*** Opening Dataset records ***

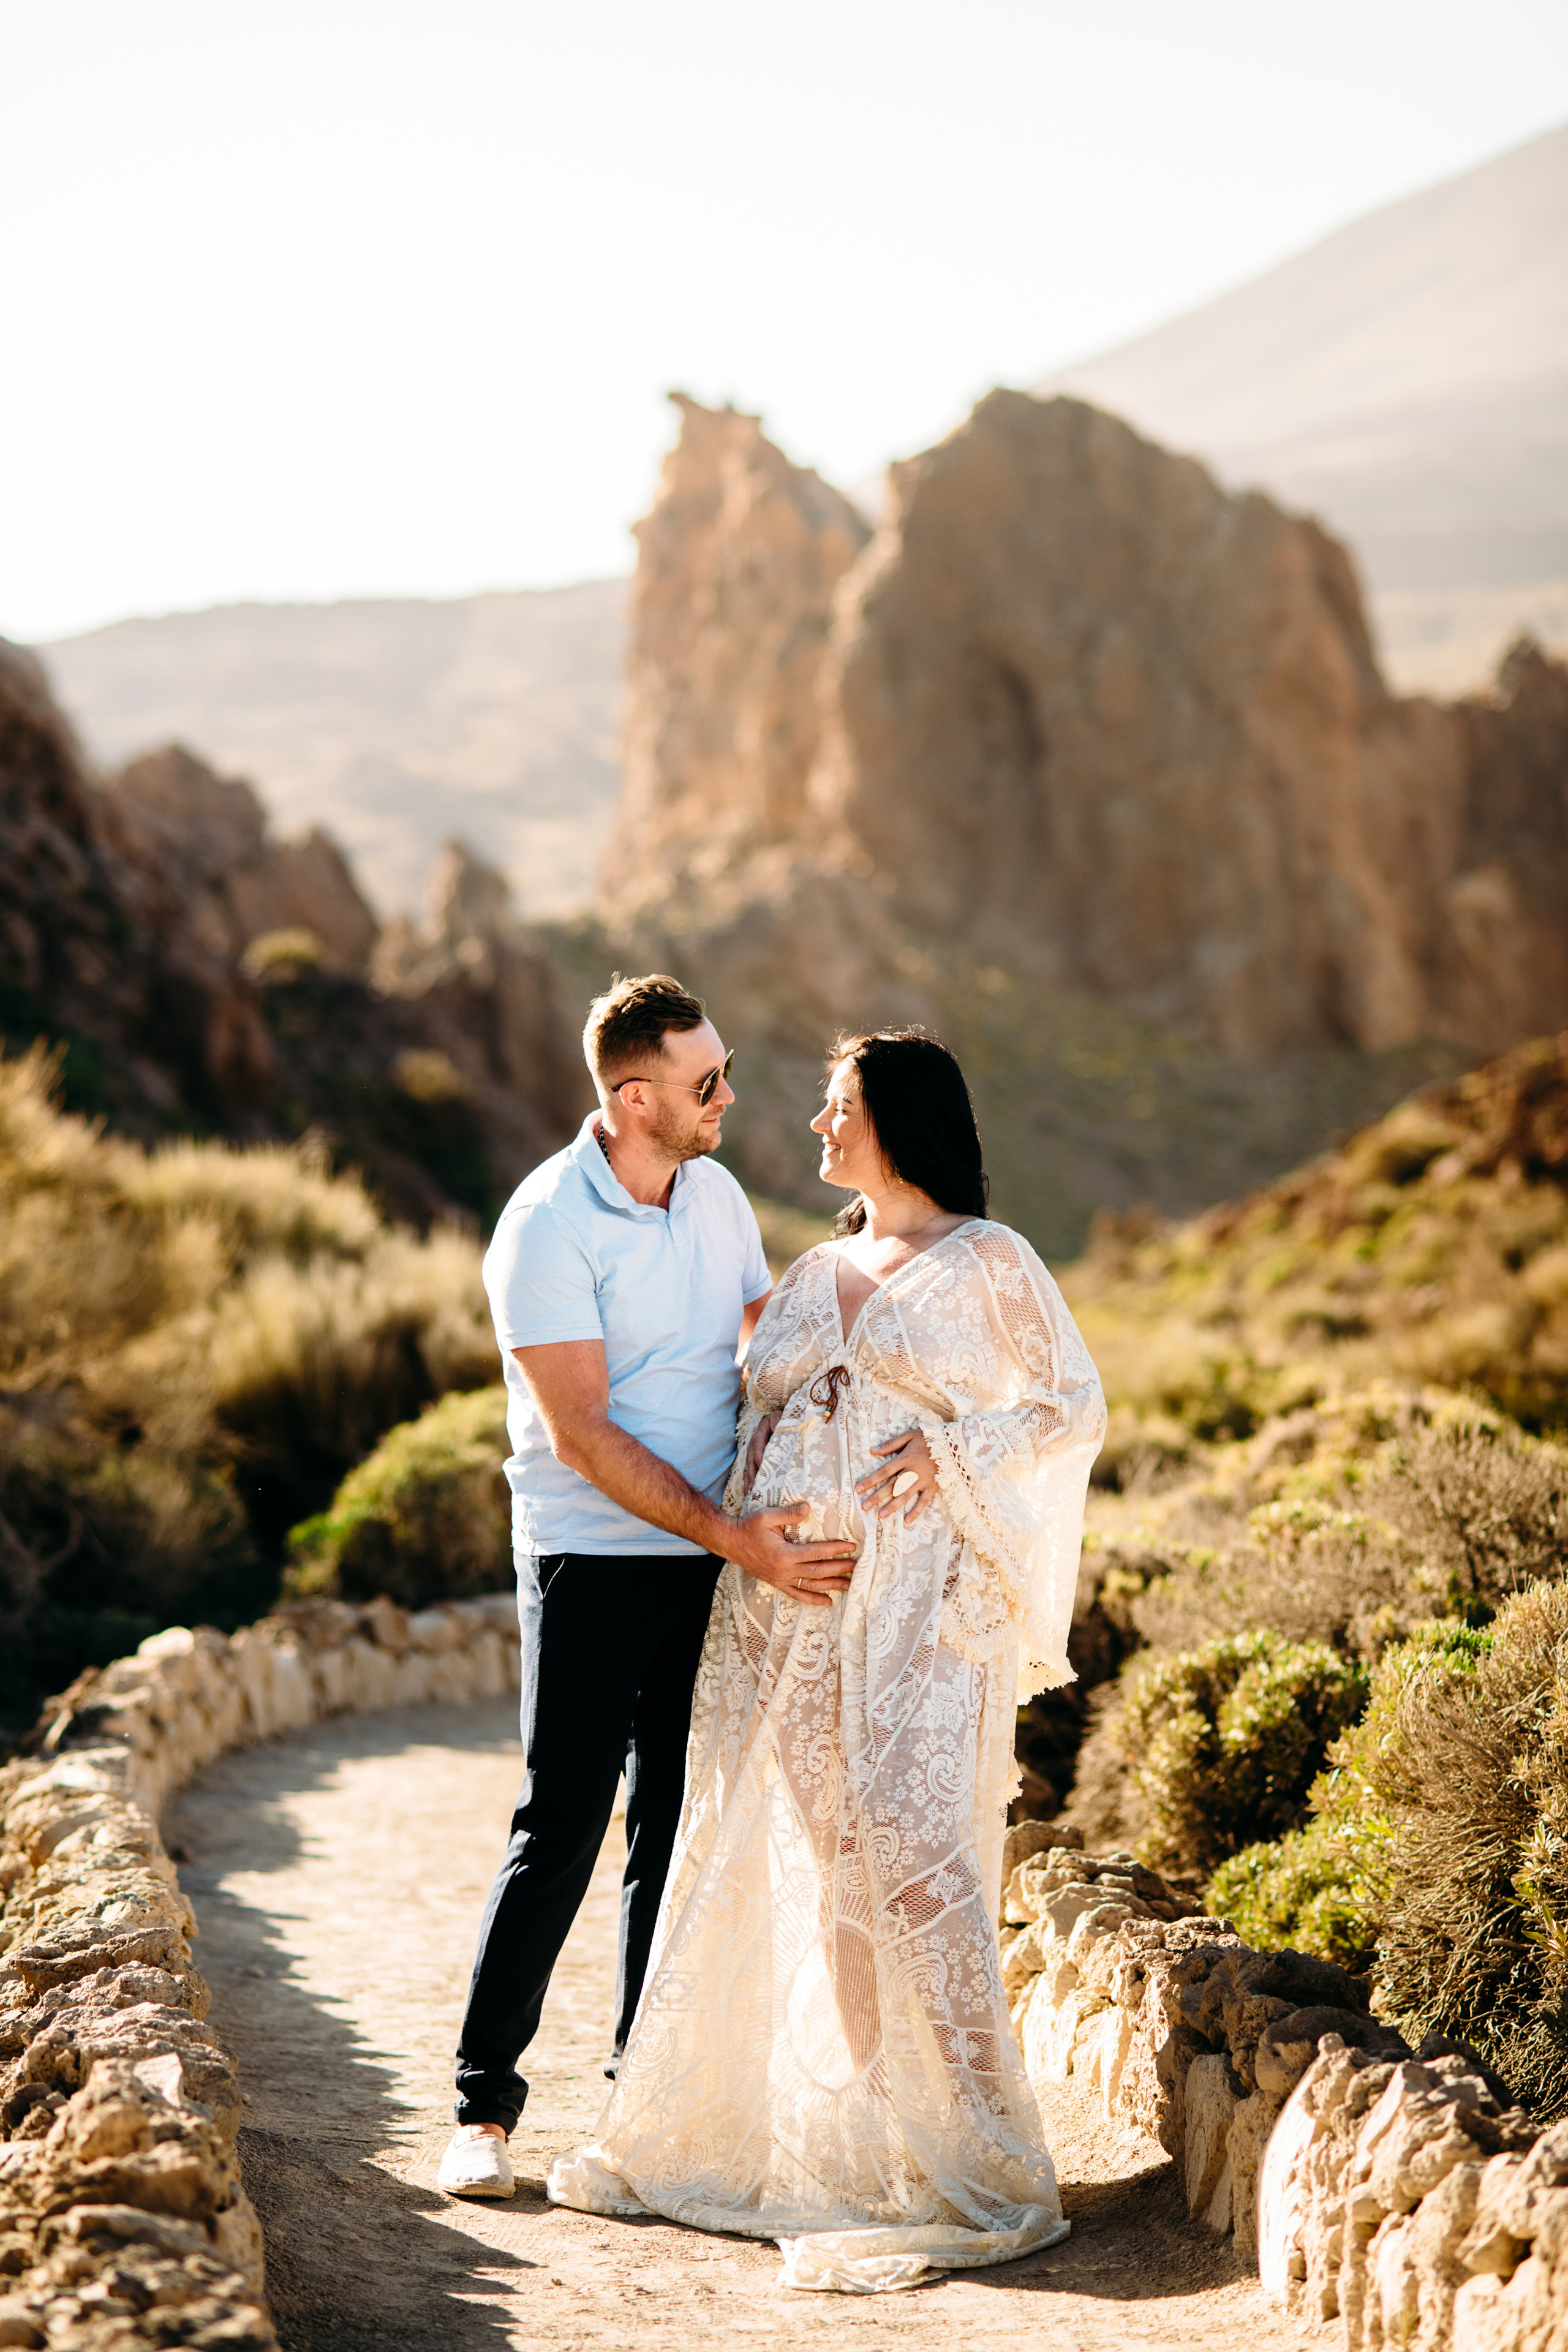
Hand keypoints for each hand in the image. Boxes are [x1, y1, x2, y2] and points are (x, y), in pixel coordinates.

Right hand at [726, 1505, 856, 1605]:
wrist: (730, 1542)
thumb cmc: (748, 1527)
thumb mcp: (767, 1516)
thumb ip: (789, 1513)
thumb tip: (808, 1508)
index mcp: (784, 1554)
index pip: (817, 1552)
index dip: (835, 1549)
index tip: (851, 1546)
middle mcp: (784, 1570)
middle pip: (819, 1571)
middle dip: (840, 1569)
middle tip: (858, 1566)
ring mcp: (781, 1579)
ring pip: (812, 1586)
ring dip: (832, 1586)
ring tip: (850, 1585)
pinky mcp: (777, 1583)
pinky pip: (797, 1595)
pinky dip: (813, 1599)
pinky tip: (827, 1602)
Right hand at [741, 1411, 780, 1499]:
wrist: (773, 1419)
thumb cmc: (778, 1420)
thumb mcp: (778, 1418)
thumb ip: (777, 1422)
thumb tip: (777, 1428)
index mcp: (759, 1437)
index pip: (758, 1451)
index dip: (760, 1462)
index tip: (763, 1474)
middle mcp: (752, 1447)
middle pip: (751, 1464)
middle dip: (752, 1477)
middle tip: (754, 1491)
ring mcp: (751, 1455)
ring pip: (748, 1470)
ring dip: (748, 1483)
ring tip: (750, 1496)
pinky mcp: (753, 1461)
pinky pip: (749, 1473)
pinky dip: (749, 1484)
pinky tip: (750, 1495)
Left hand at [856, 1429, 937, 1524]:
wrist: (954, 1443)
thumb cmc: (929, 1438)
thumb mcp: (909, 1435)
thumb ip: (891, 1444)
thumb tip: (872, 1450)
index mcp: (906, 1458)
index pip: (884, 1471)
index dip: (870, 1480)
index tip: (858, 1489)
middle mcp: (913, 1471)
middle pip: (892, 1486)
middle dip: (877, 1497)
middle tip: (865, 1506)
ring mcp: (924, 1480)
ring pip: (906, 1495)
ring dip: (893, 1506)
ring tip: (881, 1515)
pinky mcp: (934, 1486)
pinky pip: (924, 1501)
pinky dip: (916, 1511)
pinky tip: (907, 1520)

*** Closing Dataset records ***

§ **Task prompt**
Copy the entries precisely, images excluded.

§ **Exercise output**
Hand keypoints for each hand in the image. Boxes are [x1, y1, x2, y2] and points are (x, y), in pixel coordinates.

Right hand at [726, 1505, 856, 1605]:
wrist: (730, 1542)
thumb cmc: (748, 1527)
thumb mcp: (767, 1516)
thumb ip: (789, 1513)
thumb tip: (808, 1508)
index mcp: (784, 1554)
index pip: (817, 1552)
index dip: (835, 1549)
index tip: (851, 1546)
middle mcp: (784, 1570)
middle pip: (819, 1571)
middle dip: (840, 1569)
middle tip: (858, 1566)
ring mcp: (781, 1579)
ring pip: (812, 1586)
ring dip: (832, 1586)
ring tip: (850, 1585)
pinky mcp: (777, 1583)
pinky pip: (797, 1595)
pinky dip: (813, 1599)
pinky tip: (827, 1602)
Right hand at [741, 1411, 780, 1499]:
wrist: (773, 1419)
thumb cmc: (778, 1420)
thumb mcp: (778, 1418)
thumb ip: (777, 1422)
thumb tip: (777, 1428)
index mcp: (759, 1437)
index pip: (758, 1451)
index dip: (760, 1462)
index tip: (763, 1474)
middle mcp: (752, 1447)
middle pip: (751, 1464)
middle dip: (752, 1477)
middle tip: (754, 1491)
ring mcp: (751, 1455)
ring pip: (748, 1470)
ring dip: (748, 1483)
ring tip: (750, 1496)
pinky mcp: (753, 1461)
pinky pip: (749, 1473)
pinky dip: (749, 1484)
pinky tip: (750, 1495)
Left hand at [856, 1429, 937, 1524]:
wrist: (954, 1443)
thumb cmc: (929, 1438)
thumb mcp: (909, 1435)
thumb ip: (891, 1444)
thumb tip: (872, 1450)
index mcp: (906, 1458)
index pip: (884, 1471)
index dip: (870, 1480)
index tip: (858, 1489)
middle mcp: (913, 1471)
middle pip: (892, 1486)
middle dip: (877, 1497)
middle tip: (865, 1506)
ring mcp: (924, 1480)
ring pip: (906, 1495)
ring dip: (893, 1506)
ring tip: (881, 1515)
pinky mcp: (934, 1486)
pinky pip: (924, 1501)
pinky dip: (916, 1511)
pinky tip: (907, 1520)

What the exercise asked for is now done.